O argumento de Aspinall contra o poder de Poatan

A narrativa dominante sobre Alex Poatan é construída sobre nocautes. Quatro finalizações por KO/TKO nos últimos cinco combates no UFC, incluindo duas vitórias sobre Israel Adesanya no peso-médio e a sequência devastadora nos meio-pesados. O brasileiro tenta agora se tornar o primeiro lutador da história a conquistar três cinturões em três categorias diferentes — e o poder de fogo parece ser o argumento mais forte a seu favor.

Aspinall, porém, encontrou uma fissura nessa lógica. Segundo ele, parte significativa do impacto de Poatan nos nocautes anteriores vem de uma vantagem física que simplesmente não existirá contra Gane.

"Pereira carrega muito poder nos meio-pesados e nos médios, mas ele também está lutando contra caras muito menores. Um grande fator pelo qual ele está nocauteando esses caras é porque ele é muito maior. Ciryl Gane está acostumado a aguentar socos de pesos-pesados grandes", ponderou o campeão inglês.

O raciocínio tem fundamento histórico. Gane, que mede 1,93 m e compete naturalmente nos pesados há anos, já absorveu golpes de Francis Ngannou — considerado o lutador mais forte que já pisou em um octógono do UFC. Poatan, ao subir de categoria, perde exatamente o diferencial de tamanho que potencializou seu poder de nocaute. Decidiu.

Gane como anti-herói técnico de uma divisão de força bruta

Ciryl Gane representa, dentro dos pesos-pesados, algo parecido com o que Muhammad Ali foi no boxe da sua era: um homem grande que se recusa a lutar como um homem grande deveria. O francês, de 34 anos, construiu seu cartel de 13 vitórias e 2 derrotas com um estilo baseado em mobilidade, footwork incomum para a categoria e volume de golpes — não em power shots isolados. Sua única derrota por finalização foi contra o próprio Ngannou, em 2023, e sua segunda derrota veio para Jon Jones por decisão unânime, em fevereiro de 2023, numa luta em que muitos julgaram o resultado controverso.
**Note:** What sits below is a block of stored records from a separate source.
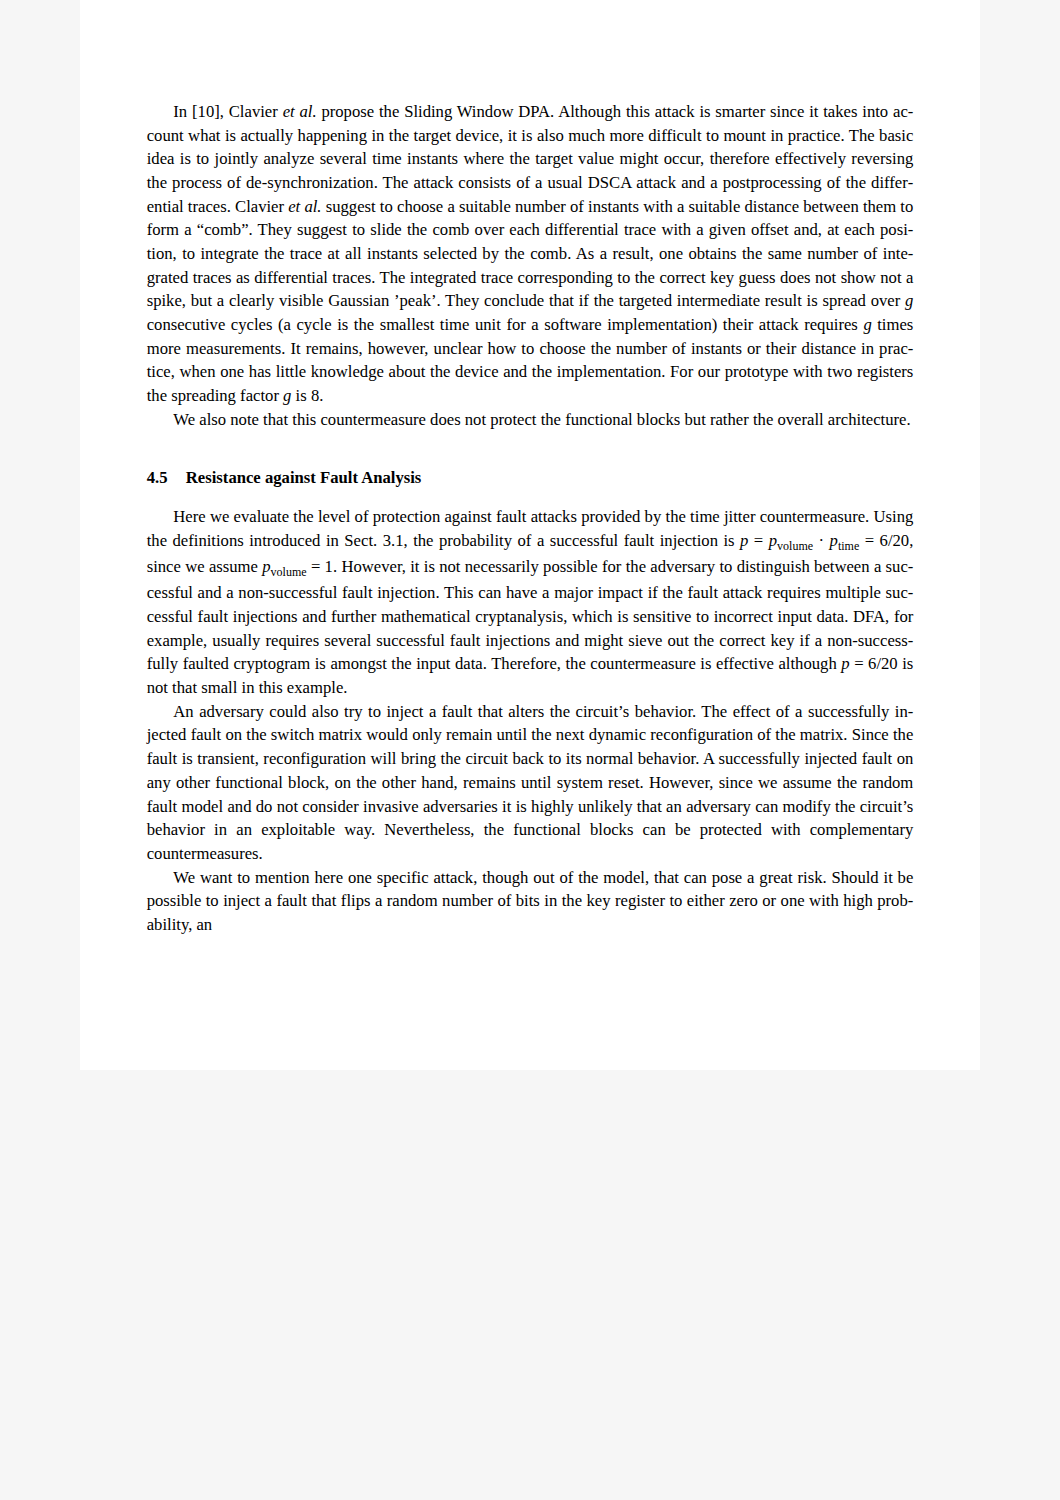In [10], Clavier et al. propose the Sliding Window DPA. Although this attack is smarter since it takes into account what is actually happening in the target device, it is also much more difficult to mount in practice. The basic idea is to jointly analyze several time instants where the target value might occur, therefore effectively reversing the process of de-synchronization. The attack consists of a usual DSCA attack and a postprocessing of the differential traces. Clavier et al. suggest to choose a suitable number of instants with a suitable distance between them to form a “comb”. They suggest to slide the comb over each differential trace with a given offset and, at each position, to integrate the trace at all instants selected by the comb. As a result, one obtains the same number of integrated traces as differential traces. The integrated trace corresponding to the correct key guess does not show not a spike, but a clearly visible Gaussian ’peak’. They conclude that if the targeted intermediate result is spread over g consecutive cycles (a cycle is the smallest time unit for a software implementation) their attack requires g times more measurements. It remains, however, unclear how to choose the number of instants or their distance in practice, when one has little knowledge about the device and the implementation. For our prototype with two registers the spreading factor g is 8.
We also note that this countermeasure does not protect the functional blocks but rather the overall architecture.
4.5 Resistance against Fault Analysis
Here we evaluate the level of protection against fault attacks provided by the time jitter countermeasure. Using the definitions introduced in Sect. 3.1, the probability of a successful fault injection is p = pvolume · ptime = 6/20, since we assume pvolume = 1. However, it is not necessarily possible for the adversary to distinguish between a successful and a non-successful fault injection. This can have a major impact if the fault attack requires multiple successful fault injections and further mathematical cryptanalysis, which is sensitive to incorrect input data. DFA, for example, usually requires several successful fault injections and might sieve out the correct key if a non-successfully faulted cryptogram is amongst the input data. Therefore, the countermeasure is effective although p = 6/20 is not that small in this example.
An adversary could also try to inject a fault that alters the circuit’s behavior. The effect of a successfully injected fault on the switch matrix would only remain until the next dynamic reconfiguration of the matrix. Since the fault is transient, reconfiguration will bring the circuit back to its normal behavior. A successfully injected fault on any other functional block, on the other hand, remains until system reset. However, since we assume the random fault model and do not consider invasive adversaries it is highly unlikely that an adversary can modify the circuit’s behavior in an exploitable way. Nevertheless, the functional blocks can be protected with complementary countermeasures.
We want to mention here one specific attack, though out of the model, that can pose a great risk. Should it be possible to inject a fault that flips a random number of bits in the key register to either zero or one with high probability, an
Segundo apuração do SportNavo, as odds nas principais plataformas de apostas ainda apontam Poatan como leve favorito para o confronto de junho, refletindo o peso simbólico do histórico de nocautes do brasileiro. Mas a margem é pequena — e a visão de Aspinall, que conhece os dois de perto, acrescenta uma camada de credibilidade técnica ao argumento de Gane.

"Luta difícil de prever, mas eu diria que Gane [vence] por pontos", resumiu Aspinall, sem rodeios.
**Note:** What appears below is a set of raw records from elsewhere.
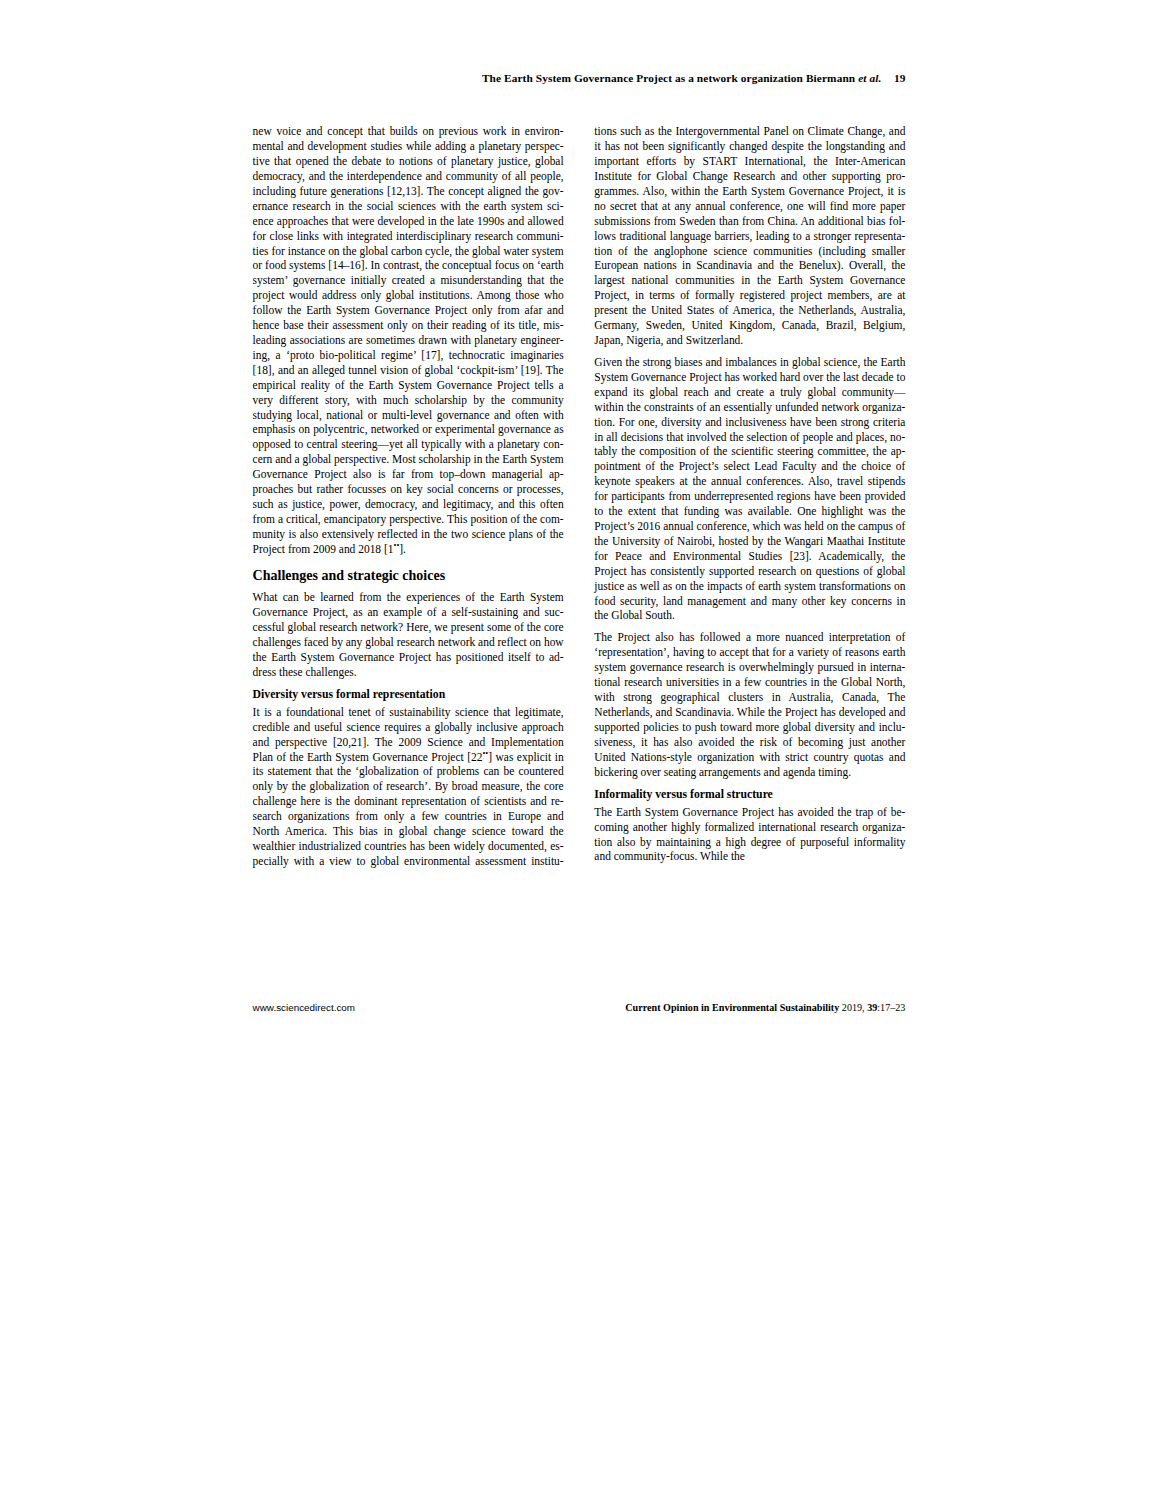The Earth System Governance Project as a network organization Biermann et al. 19
new voice and concept that builds on previous work in environmental and development studies while adding a planetary perspective that opened the debate to notions of planetary justice, global democracy, and the interdependence and community of all people, including future generations [12,13]. The concept aligned the governance research in the social sciences with the earth system science approaches that were developed in the late 1990s and allowed for close links with integrated interdisciplinary research communities for instance on the global carbon cycle, the global water system or food systems [14–16]. In contrast, the conceptual focus on ‘earth system’ governance initially created a misunderstanding that the project would address only global institutions. Among those who follow the Earth System Governance Project only from afar and hence base their assessment only on their reading of its title, misleading associations are sometimes drawn with planetary engineering, a ‘proto bio-political regime’ [17], technocratic imaginaries [18], and an alleged tunnel vision of global ‘cockpit-ism’ [19]. The empirical reality of the Earth System Governance Project tells a very different story, with much scholarship by the community studying local, national or multi-level governance and often with emphasis on polycentric, networked or experimental governance as opposed to central steering—yet all typically with a planetary concern and a global perspective. Most scholarship in the Earth System Governance Project also is far from top–down managerial approaches but rather focusses on key social concerns or processes, such as justice, power, democracy, and legitimacy, and this often from a critical, emancipatory perspective. This position of the community is also extensively reflected in the two science plans of the Project from 2009 and 2018 [1••].
Challenges and strategic choices
What can be learned from the experiences of the Earth System Governance Project, as an example of a self-sustaining and successful global research network? Here, we present some of the core challenges faced by any global research network and reflect on how the Earth System Governance Project has positioned itself to address these challenges.
Diversity versus formal representation
It is a foundational tenet of sustainability science that legitimate, credible and useful science requires a globally inclusive approach and perspective [20,21]. The 2009 Science and Implementation Plan of the Earth System Governance Project [22••] was explicit in its statement that the ‘globalization of problems can be countered only by the globalization of research’. By broad measure, the core challenge here is the dominant representation of scientists and research organizations from only a few countries in Europe and North America. This bias in global change science toward the wealthier industrialized countries has been widely documented, especially with a view to global environmental assessment institutions such as the Intergovernmental Panel on Climate Change, and it has not been significantly changed despite the longstanding and important efforts by START International, the Inter-American Institute for Global Change Research and other supporting programmes. Also, within the Earth System Governance Project, it is no secret that at any annual conference, one will find more paper submissions from Sweden than from China. An additional bias follows traditional language barriers, leading to a stronger representation of the anglophone science communities (including smaller European nations in Scandinavia and the Benelux). Overall, the largest national communities in the Earth System Governance Project, in terms of formally registered project members, are at present the United States of America, the Netherlands, Australia, Germany, Sweden, United Kingdom, Canada, Brazil, Belgium, Japan, Nigeria, and Switzerland.
Given the strong biases and imbalances in global science, the Earth System Governance Project has worked hard over the last decade to expand its global reach and create a truly global community—within the constraints of an essentially unfunded network organization. For one, diversity and inclusiveness have been strong criteria in all decisions that involved the selection of people and places, notably the composition of the scientific steering committee, the appointment of the Project’s select Lead Faculty and the choice of keynote speakers at the annual conferences. Also, travel stipends for participants from underrepresented regions have been provided to the extent that funding was available. One highlight was the Project’s 2016 annual conference, which was held on the campus of the University of Nairobi, hosted by the Wangari Maathai Institute for Peace and Environmental Studies [23]. Academically, the Project has consistently supported research on questions of global justice as well as on the impacts of earth system transformations on food security, land management and many other key concerns in the Global South.
The Project also has followed a more nuanced interpretation of ‘representation’, having to accept that for a variety of reasons earth system governance research is overwhelmingly pursued in international research universities in a few countries in the Global North, with strong geographical clusters in Australia, Canada, The Netherlands, and Scandinavia. While the Project has developed and supported policies to push toward more global diversity and inclusiveness, it has also avoided the risk of becoming just another United Nations-style organization with strict country quotas and bickering over seating arrangements and agenda timing.
Informality versus formal structure
The Earth System Governance Project has avoided the trap of becoming another highly formalized international research organization also by maintaining a high degree of purposeful informality and community-focus. While the
www.sciencedirect.com
Current Opinion in Environmental Sustainability 2019, 39:17–23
A síntese entre as duas leituras — Poatan como força destruidora, Gane como máquina de ritmo e movimento — é que nenhuma das duas versões está errada. O que está em jogo no UFC Casa Branca é exatamente qual delas prevalece quando o poder encontra a mobilidade em igualdade de tamanho. Se Poatan conseguir encurralar o francês e aplicar seu kickboxing de alta precisão, o nocaute é um resultado plausível. Se Gane conseguir ditar o ritmo, usar o ringue e acumular golpes por três rounds ou mais, a decisão favorável é igualmente defensável — e é exatamente esse cenário que o campeão linear acredita ser o mais provável.

O UFC Casa Branca acontece em 14 de junho de 2026. O vencedor de Gane x Poatan enfrentará Tom Aspinall pelo cinturão unificado dos pesos-pesados assim que o inglês receber liberação médica após sua cirurgia oftalmológica.